[SUPPLIED DATA]
BEGIN

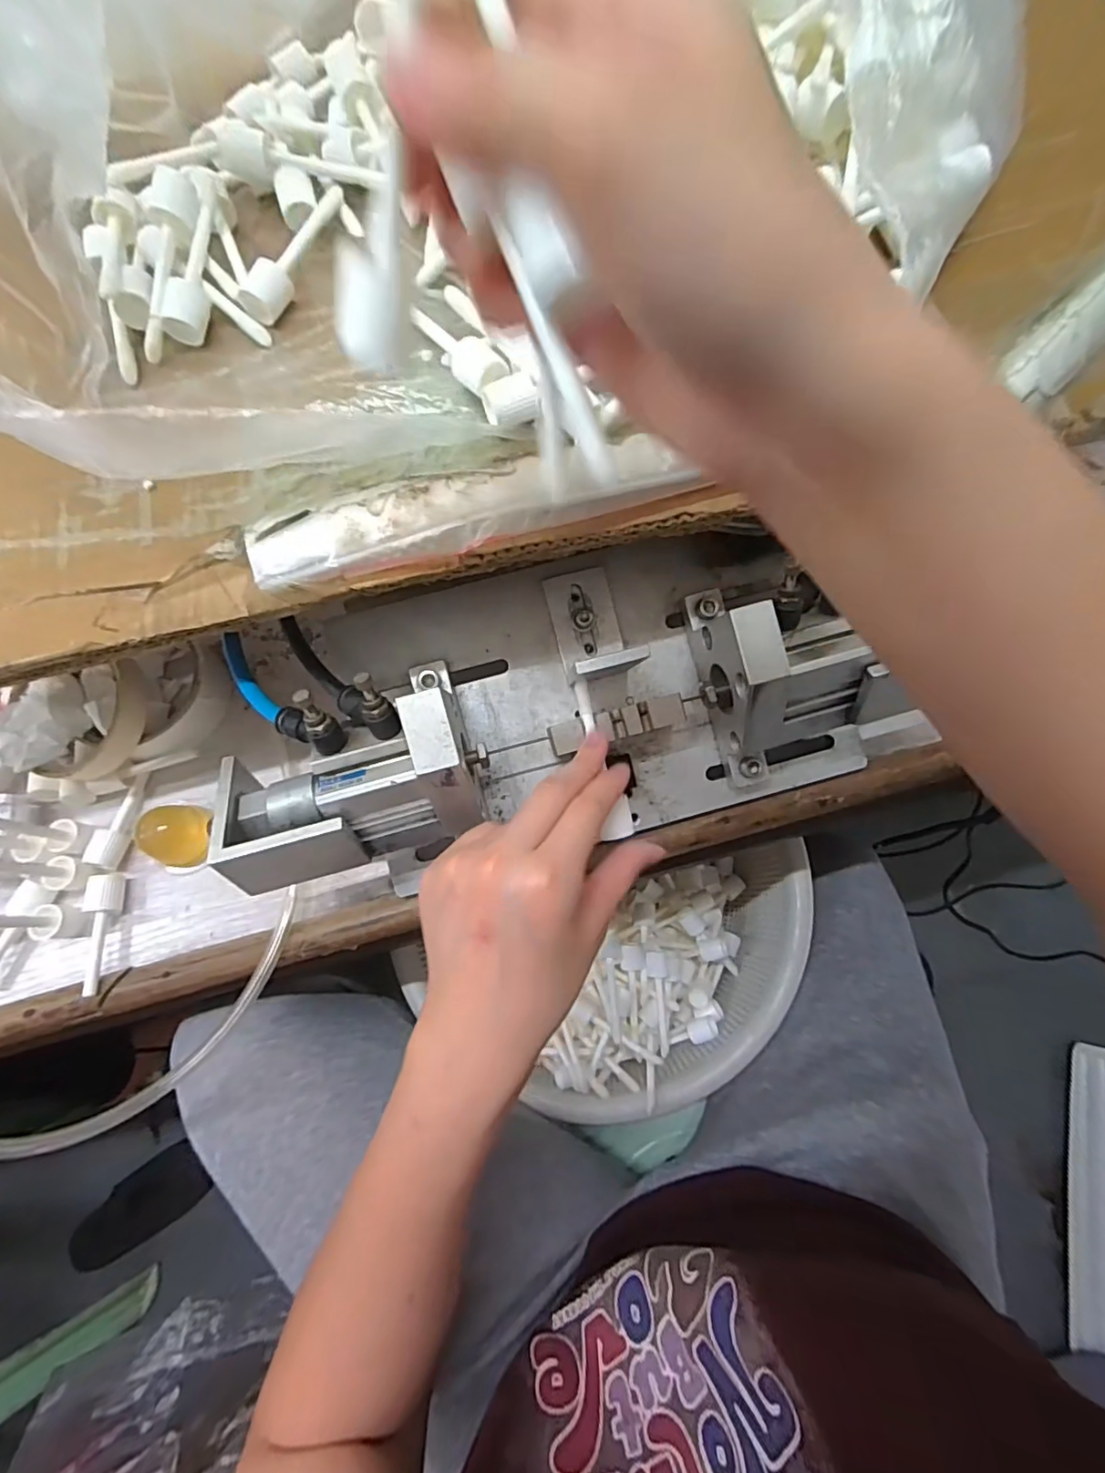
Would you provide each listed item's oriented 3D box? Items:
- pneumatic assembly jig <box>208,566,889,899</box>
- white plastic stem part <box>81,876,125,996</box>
[{"bbox_3d":[-0.001,-0.022,0.296,0.326,0.103,0.135,-10,72,-10],"label":"pneumatic assembly jig"},{"bbox_3d":[-0.255,0.111,0.327,0.015,0.015,0.064,-7,72,-1],"label":"white plastic stem part"}]

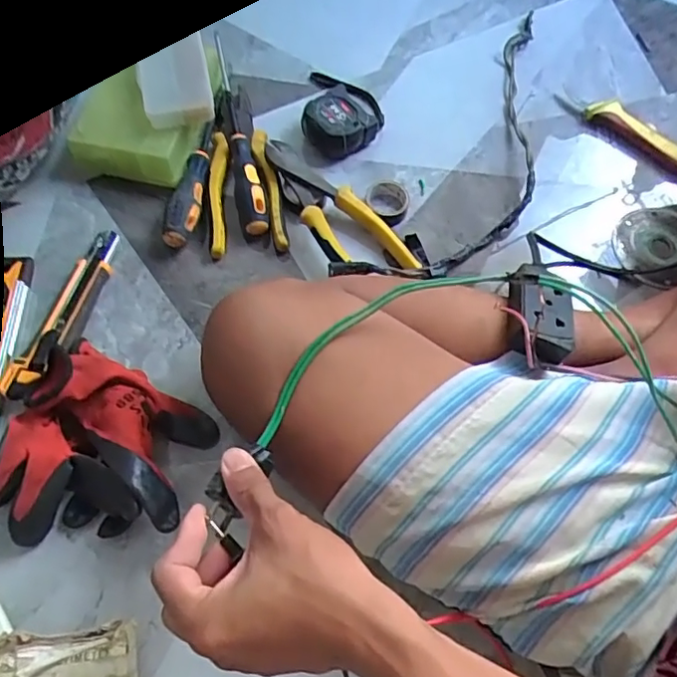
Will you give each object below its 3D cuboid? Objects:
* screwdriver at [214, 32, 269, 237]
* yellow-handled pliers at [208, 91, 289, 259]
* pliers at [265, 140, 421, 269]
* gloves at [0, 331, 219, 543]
[{"bbox_3d":[-0.104,-0.218,0.572,0.025,0.025,0.248,-12,70,-5],"label":"screwdriver"},{"bbox_3d":[-0.094,-0.172,0.567,0.069,0.026,0.187,-6,67,-2],"label":"yellow-handled pliers"},{"bbox_3d":[-0.008,-0.119,0.540,0.063,0.030,0.181,-42,73,-16],"label":"pliers"},{"bbox_3d":[-0.183,0.079,0.438,0.151,0.058,0.154,11,67,5],"label":"gloves"}]

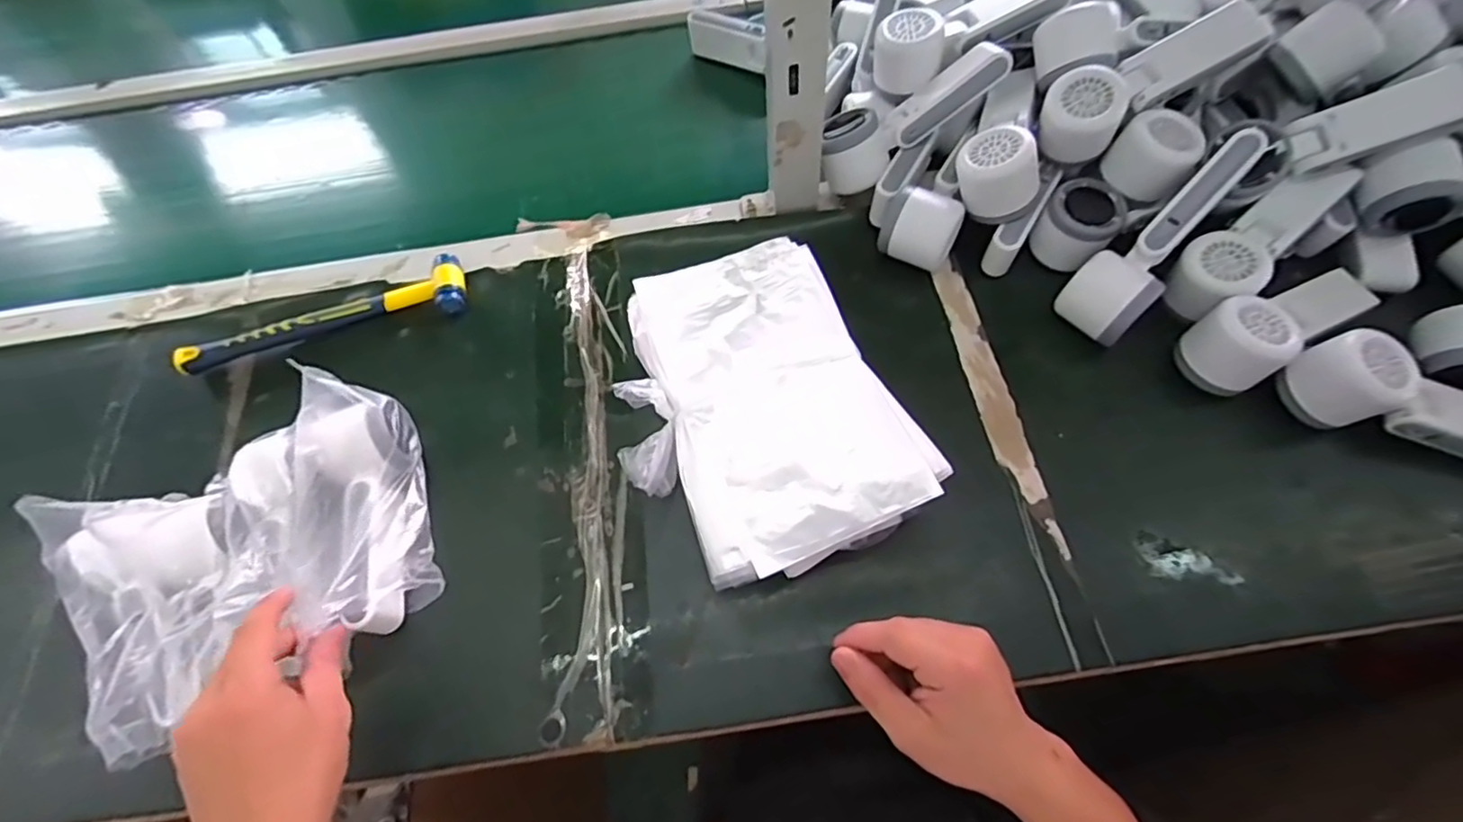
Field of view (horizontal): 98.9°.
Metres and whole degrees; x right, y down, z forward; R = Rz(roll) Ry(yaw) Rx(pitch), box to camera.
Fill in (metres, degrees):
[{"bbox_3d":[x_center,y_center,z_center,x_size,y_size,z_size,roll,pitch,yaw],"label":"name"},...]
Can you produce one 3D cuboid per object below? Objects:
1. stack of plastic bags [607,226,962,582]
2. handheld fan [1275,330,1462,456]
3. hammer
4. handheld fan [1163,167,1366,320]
[{"bbox_3d":[0.017,-0.001,0.462,0.184,0.062,0.234,-26,68,-9],"label":"stack of plastic bags"},{"bbox_3d":[0.488,-0.008,0.438,0.173,0.051,0.050,14,65,11],"label":"handheld fan"},{"bbox_3d":[-0.354,-0.084,0.549,0.240,0.024,0.057,-16,64,-4],"label":"hammer"},{"bbox_3d":[0.404,-0.126,0.483,0.140,0.052,0.056,-31,66,-11],"label":"handheld fan"}]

END

[WORK ORDER] Copy out, from the material above, each line where the word "degrees" is present.

[RESULT FOR THIS EXERCISE]
Metres and whole degrees; x right, y down, z forward; R = Rz(roll) Ry(yaw) Rx(pitch), box to camera.
Fill in (metres, degrees):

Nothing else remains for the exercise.